As the global recession happened, the traditional department stores were experiencing consistently declining sales and market share. Also, the traditional department stores industry is between mature and decline stage of life cycle. Macy’s changed parts of their strategy and consolidation that focuses on localizing management, strengthening supplier relationships and providing products and customer service based on local consumer preferences. However, the consolidation was not with problems. With dealing these problems Macy’s changed parts of the strategy as following:
The tradition department stores were one of the areas hit by the recession. While some companies dropped previously supported causes and programs, Macy’s got more profit and market share through repositioning strategy and consolidation, even with the rough economic times.
Analysis of the situation
Macy’s is a kind of traditional department store, and consolidation in 2005, at that time the economy is quite good. In 2008, the broad environment is not good; the economy of U.S. entered a recession. The sales of Macy’s are decreased. Also, in 2011, the price of gasoline and cotton were increased. This increased the cost of Macy’s. So the profit and market share of Macy’s reduced. As the department stores industry was attracting fewer and fewer consumers, Macy’s entered into the declining industry life cycle model.
The recession and the declining industry life cycle model are both negatively affect the success of Macy’s. Although the external factors are not good, the internal factors are very good for Macy’s.

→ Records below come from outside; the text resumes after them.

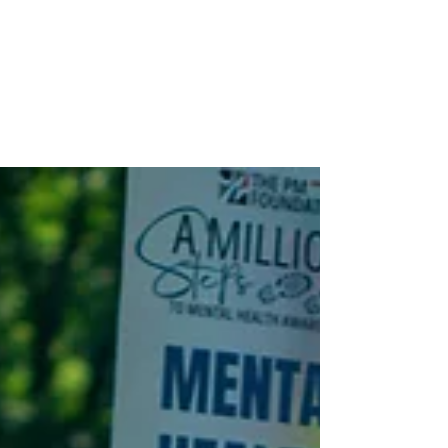
Stay connected with the latest
from The PM Foundation—explore
our community impact, dive into
PM Magazine, and see how we’re
making headlines in the journey
toward wellness for all.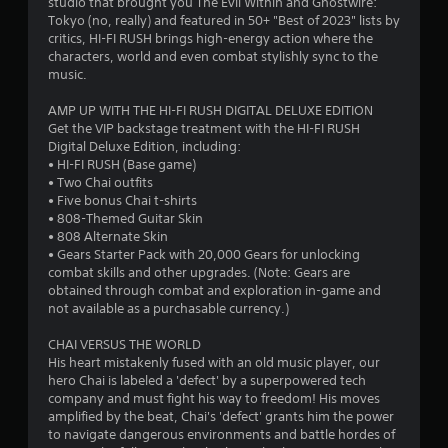
studio that brought you The Evil Within and Ghostwire:
6
d
l
Tokyo (no, really) and featured in 50+ "Best of 2023" lists by
i
R
critics, HI-FI RUSH brings high-energy action where the
P
8
o
e
characters, world and even combat stylishly sync to the
l
i
music.
m
9
a
n
i
f
y
AMP UP WITH THE HI-FI RUSH DIGITAL DELUXE EDITION
n
0
o
a
Get the VIP backstage treatment with the HI-FI RUSH
d
r
b
Digital Deluxe Edition, including:
e
m
r
• HI-FI RUSH (Base game)
l
r
a
• Two Chai outfits
e
t
s
a
• Five bonus Chai t-shirts
w
i
• 808-Themed Guitar Skin
Y
i
o
t
• 808 Alternate Skin
o
t
n
• Gears Starter Pack with 20,000 Gears for unlocking
u
h
i
i
combat skills and other upgrades. (Note: Gears are
c
s
o
obtained through combat and exploration in-game and
a
a
u
n
not available as a purchasable currency.)
n
l
t
r
s
CHAI VERSUS THE WORLD
g
T
e
o
His heart mistakenly fused with an old music player, our
v
o
c
hero Chai is labeled a 'defect' by a superpowered tech
s
i
u
o
company and must fight his way to freedom! His moves
e
c
m
amplified by the beat, Chai's 'defect' grants him the power
w
h
m
to navigate dangerous environments and battle hordes of
t
C
u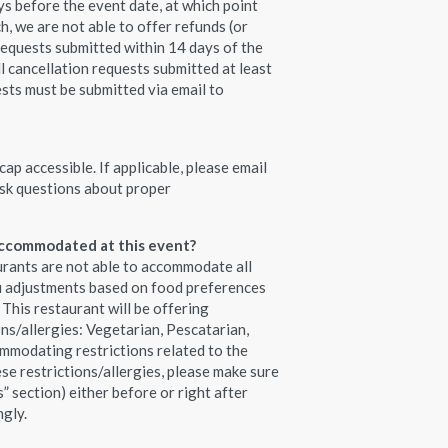
s before the event date, at which point
h, we are not able to offer refunds (or
requests submitted within 14 days of the
ll cancellation requests submitted at least
ests must be submitted via email to
ap accessible. If applicable, please email
sk questions about proper
 accommodated at this event?
urants are not able to accommodate all
nu adjustments based on food preferences
. This restaurant will be offering
ons/allergies: Vegetarian, Pescatarian,
mmodating restrictions related to the
ese restrictions/allergies, please make sure
s” section) either before or right after
ngly.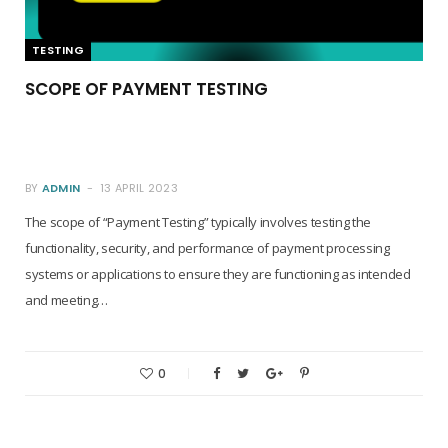
TESTING
SCOPE OF PAYMENT TESTING
BY
ADMIN
13 APRIL 2023
The scope of “Payment Testing” typically involves testing the
functionality, security, and performance of payment processing
systems or applications to ensure they are functioning as intended
and meeting…
0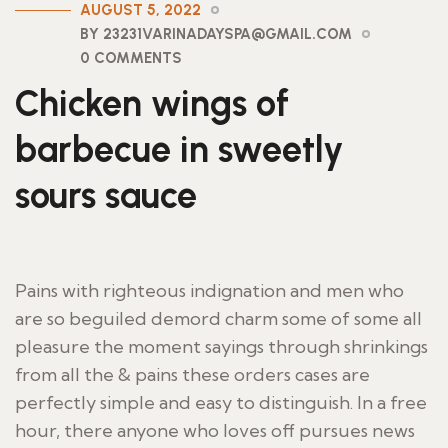
AUGUST 5, 2022
BY 23231VARINADAYSPA@GMAIL.COM
0 COMMENTS
Chicken wings of
barbecue in sweetly
sours sauce
Pains with righteous indignation and men who
are so beguiled demord charm some of some all
pleasure the moment sayings through shrinkings
from all the & pains these orders cases are
perfectly simple and easy to distinguish. In a free
hour, there anyone who loves off pursues news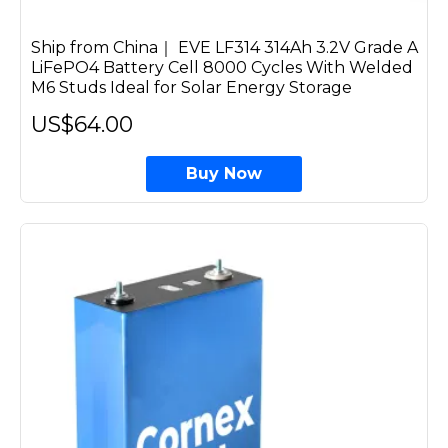
Ship from China｜ EVE LF314 314Ah 3.2V Grade A
LiFePO4 Battery Cell 8000 Cycles With Welded
M6 Studs Ideal for Solar Energy Storage
US$64.00
Buy Now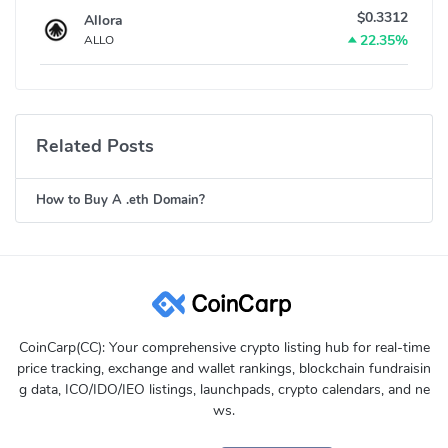
$0.3312
Allora
22.35%
ALLO
Related Posts
How to Buy A .eth Domain?
CoinCarp(CC): Your comprehensive crypto listing hub for real-time
price tracking, exchange and wallet rankings, blockchain fundraisin
g data, ICO/IDO/IEO listings, launchpads, crypto calendars, and ne
ws.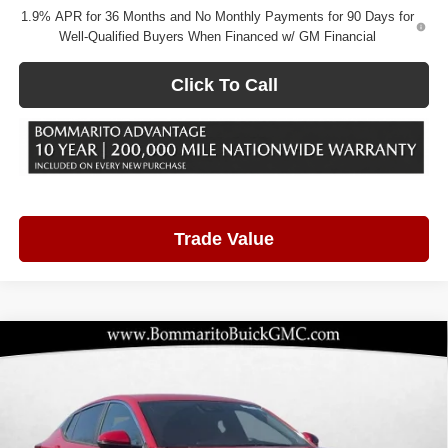
1.9% APR for 36 Months and No Monthly Payments for 90 Days for
Well-Qualified Buyers When Financed w/ GM Financial
Click To Call
Trade Value
Compare Vehicle
2026
Buick Envista
Preferred
$25,877
$3,298
BOMMARITO PRICE
SAVINGS
Price Drop
Bommarito Buick GMC
VIN:
KL47LAEP4TB103782
Stock:
48147
Model:
4TQ58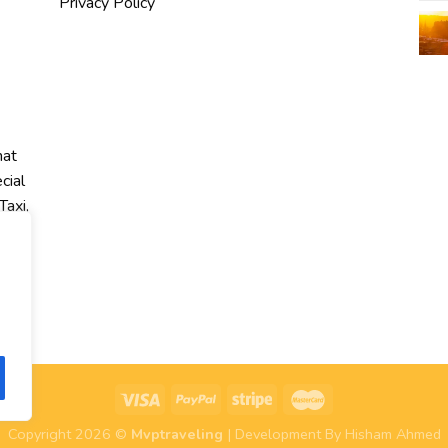
Privacy Policy
hat
cial
Taxi,
r
Copyright 2026 ©
Mvptraveling
| Development By Hisham Ahmed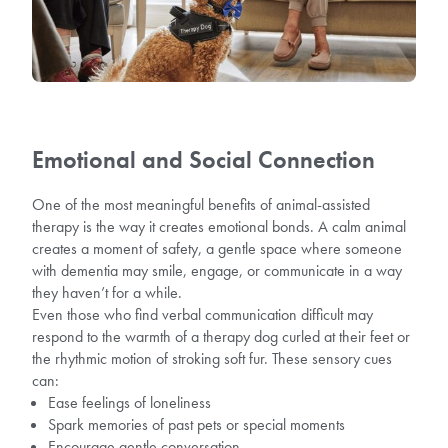
Emotional and Social Connection
One of the most meaningful benefits of animal-assisted
therapy is the way it creates emotional bonds. A calm animal
creates a moment of safety, a gentle space where someone
with dementia may smile, engage, or communicate in a way
they haven’t for a while.
Even those who find verbal communication difficult may
respond to the warmth of a therapy dog curled at their feet or
the rhythmic motion of stroking soft fur. These sensory cues
can:
Ease feelings of loneliness
Spark memories of past pets or special moments
Encourage gentle conversation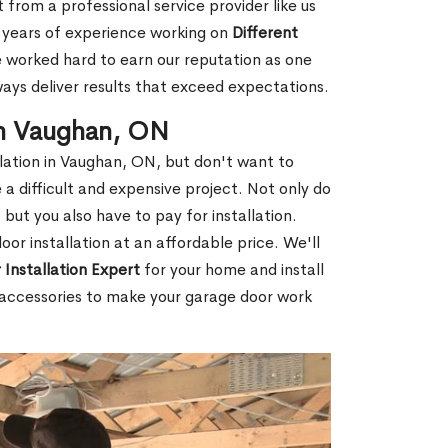
 from a professional service provider like us
d years of experience working on
Different
worked hard to earn our reputation as one
ways deliver results that exceed expectations.
in Vaughan, ON
allation in Vaughan, ON, but don't want to
a difficult and expensive project. Not only do
but you also have to pay for installation.
or installation at an affordable price. We'll
Installation Expert
for your home and install
of accessories to make your garage door work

One such factor was Macy’s has the national recognition. Another positive factor is Macy’s is really strong. It has 810 stores across the United States. Thirdly, Macy’s has the experience management. Macy’s was founded between 1843 and 1855 in downtown Haverhill, Massachusetts. Department stores created for “one-stop shopping”, Moreover, they had specific experience in converting regional brands to the Macy’s brand. A fourth factor contributing to the successful consolidation was that Macy’s made their stores on prime locations. These internal factors are positive for the success of Macy’s.

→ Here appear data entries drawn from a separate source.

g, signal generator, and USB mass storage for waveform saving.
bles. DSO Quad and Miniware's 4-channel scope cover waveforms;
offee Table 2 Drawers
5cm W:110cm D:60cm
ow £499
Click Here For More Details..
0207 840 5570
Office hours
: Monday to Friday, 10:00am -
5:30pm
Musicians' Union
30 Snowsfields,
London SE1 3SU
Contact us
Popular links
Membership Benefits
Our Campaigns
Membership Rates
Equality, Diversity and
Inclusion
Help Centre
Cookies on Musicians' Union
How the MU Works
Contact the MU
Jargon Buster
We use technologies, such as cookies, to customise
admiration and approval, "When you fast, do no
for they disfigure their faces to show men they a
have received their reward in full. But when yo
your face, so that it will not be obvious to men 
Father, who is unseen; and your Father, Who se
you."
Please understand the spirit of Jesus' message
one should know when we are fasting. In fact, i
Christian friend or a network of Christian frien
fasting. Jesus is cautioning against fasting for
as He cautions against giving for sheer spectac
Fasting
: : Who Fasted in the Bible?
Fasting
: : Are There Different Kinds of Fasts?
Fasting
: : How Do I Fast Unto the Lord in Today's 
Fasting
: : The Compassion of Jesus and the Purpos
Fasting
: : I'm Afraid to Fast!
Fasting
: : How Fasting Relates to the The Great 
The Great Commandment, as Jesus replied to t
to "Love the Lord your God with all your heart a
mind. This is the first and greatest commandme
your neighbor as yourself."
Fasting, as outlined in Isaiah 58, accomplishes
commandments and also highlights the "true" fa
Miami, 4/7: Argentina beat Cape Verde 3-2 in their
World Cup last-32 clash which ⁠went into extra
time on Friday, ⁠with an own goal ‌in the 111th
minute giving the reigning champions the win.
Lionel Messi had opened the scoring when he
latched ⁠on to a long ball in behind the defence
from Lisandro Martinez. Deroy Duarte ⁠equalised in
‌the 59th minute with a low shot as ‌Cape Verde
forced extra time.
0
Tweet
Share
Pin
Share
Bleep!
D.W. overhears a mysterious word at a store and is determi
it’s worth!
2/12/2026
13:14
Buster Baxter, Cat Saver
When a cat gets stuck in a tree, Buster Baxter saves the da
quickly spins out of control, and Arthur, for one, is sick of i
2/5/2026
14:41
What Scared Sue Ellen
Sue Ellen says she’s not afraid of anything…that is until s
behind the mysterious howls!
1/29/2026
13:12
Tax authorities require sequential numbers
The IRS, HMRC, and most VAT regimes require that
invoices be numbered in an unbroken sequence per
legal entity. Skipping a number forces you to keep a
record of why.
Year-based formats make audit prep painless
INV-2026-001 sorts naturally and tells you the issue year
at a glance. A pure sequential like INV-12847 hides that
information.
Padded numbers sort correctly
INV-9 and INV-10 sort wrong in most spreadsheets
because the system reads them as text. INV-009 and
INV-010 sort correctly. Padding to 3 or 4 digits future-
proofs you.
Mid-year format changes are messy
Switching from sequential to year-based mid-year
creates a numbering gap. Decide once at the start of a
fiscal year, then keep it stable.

Porter’s five –forces model describes the competitive environment in terms of five basic competitive forces: 1. The threat of new entrants. Macy’s had more competitors because more and more self-made fashion lines join to the market to get the market shares, such as H&M, Forever 21. Self-made fashion brands remodeled for more pleasant shopping experience. It is the threat for Macy’s. Also, the developed national stores have the lower cost and overcome quality and service same as Macy’s, it cause the competition.

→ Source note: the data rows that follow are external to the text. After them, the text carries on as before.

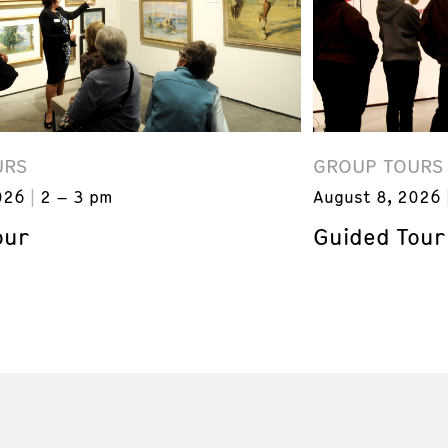
URS
GROUP TOURS
026
2 – 3 pm
August 8, 2026
our
Guided Tour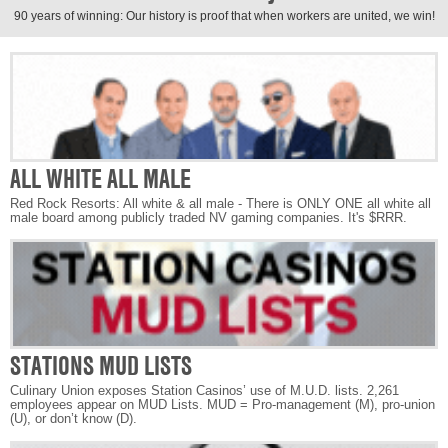
90 years of winning: Our history is proof that when workers are united, we win!
ALL WHITE ALL MALE
Red Rock Resorts: All white & all male - There is ONLY ONE all white all
male board among publicly traded NV gaming companies. It's $RRR.
STATIONS MUD LISTS
Culinary Union exposes Station Casinos’ use of M.U.D. lists. 2,261
employees appear on MUD Lists. MUD = Pro-management (M), pro-union
(U), or don’t know (D).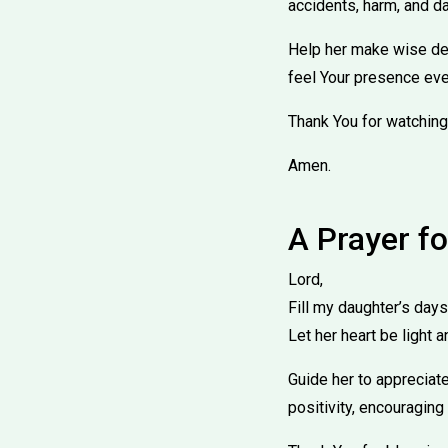
accidents, harm, and dan
Help her make wise deci
feel Your presence eve
Thank You for watching
Amen.
A Prayer fo
Lord,
Fill my daughter’s days
Let her heart be light a
Guide her to appreciate
positivity, encouraging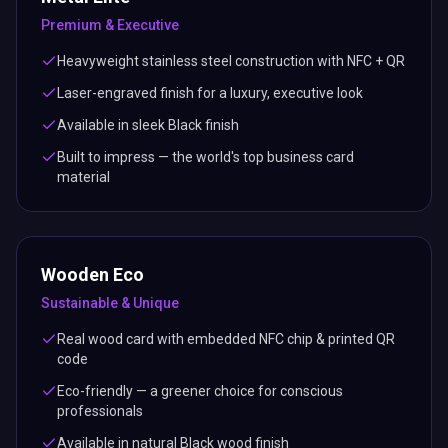
Premium & Executive
Heavyweight stainless steel construction with NFC + QR
Laser-engraved finish for a luxury, executive look
Available in sleek Black finish
Built to impress — the world's top business card
material
Wooden Eco
Sustainable & Unique
Real wood card with embedded NFC chip & printed QR
code
Eco-friendly — a greener choice for conscious
professionals
Available in natural Black wood finish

Buyers threaten an industry by forcing down price, bargaining for higher quality or more service, and playing competitors against each other. Macy’s has lower cost but because of the bad economic, the customers have little bargaining power. Secondly, Macy’s already had everyday value. They give lower price means they will get lower profit. Low profit creates incentives to lower purchasing costs. However, highly profitable buyers are generally less price sensitive.
Supplier power refers to the ability of providers of inputs to determine the price and terms of supply. Suppliers can exert power over firms industry by raising prices or reducing the quality of purchased goods and services, so reducing profitability. After Macy’s consolidation, Macy’s bought mass amounts from same buyers and Macy’s have strong relationship with these buyers. The bargaining power of suppliers is really high.
All firms and industry compete with other industries offering substitute products or services. The threat of substitute products and services was the major concern, particularly with discounters such as Target offering similar products, and large chain that specialized in clothes such as H&M. 5. The intensity of the rivalry among competitors in an industry Rivalry refers to the degree to which firms respond to competitive moves of the other firms in the industry. Macy’s repositioned its industry segment to the upper middle level. Macy’s decided to change the strategy, they will be more fashionable and fashion at lower price. Also Macy’s change the brand to focus in attracting customers interested in fashion rather than customers in a specific demographic.
Macy’s repositioned itself as an upper-middle level store is easily imitable. Other department stores also can position as the same level. But Macy’s attempt to become “America’s department store” is something that other, small department stores cannot imitate. Also, Macy’s focus on less traditional and conservative than other department stores is a flawed value proposition, but it is not a bad one. Because of some of the consumers may like the traditional Macy’s. Consolidating brands to allow for lower prices is a good way to cut cost and to be unique.
Macy’s consolidation and repositioning strategy is really good and Macy’s did the best decisions. Because as the external environment is bad but Macy’s use itself internal advantage to consolidate and reposition to gain back the market share and profit. Consolidation and repositioning strategy help Macy’s get more brand power, prime location and improved consumer experience. Additional Macy’s got consumers focus on the affordable fashion. However, it also came with some problems such as uncertain industry conditions, excess costs and emphasis on standardization.
As Macy’s pursued an aggressive strategy in 2011, Macy’s was doing well. Almost everybody knows the everyday value of Macy’s and Macy’s afford the “America department store”. But department stores industry is in declining and competition is growing rapidly. Macy’s has recently instituted the strategy to compete in a tough market. So Macy’s is doing well and have huge advantage, but maybe other department stores will catch up and overcome in following years. Macy’s may change strategy when economy, competition change.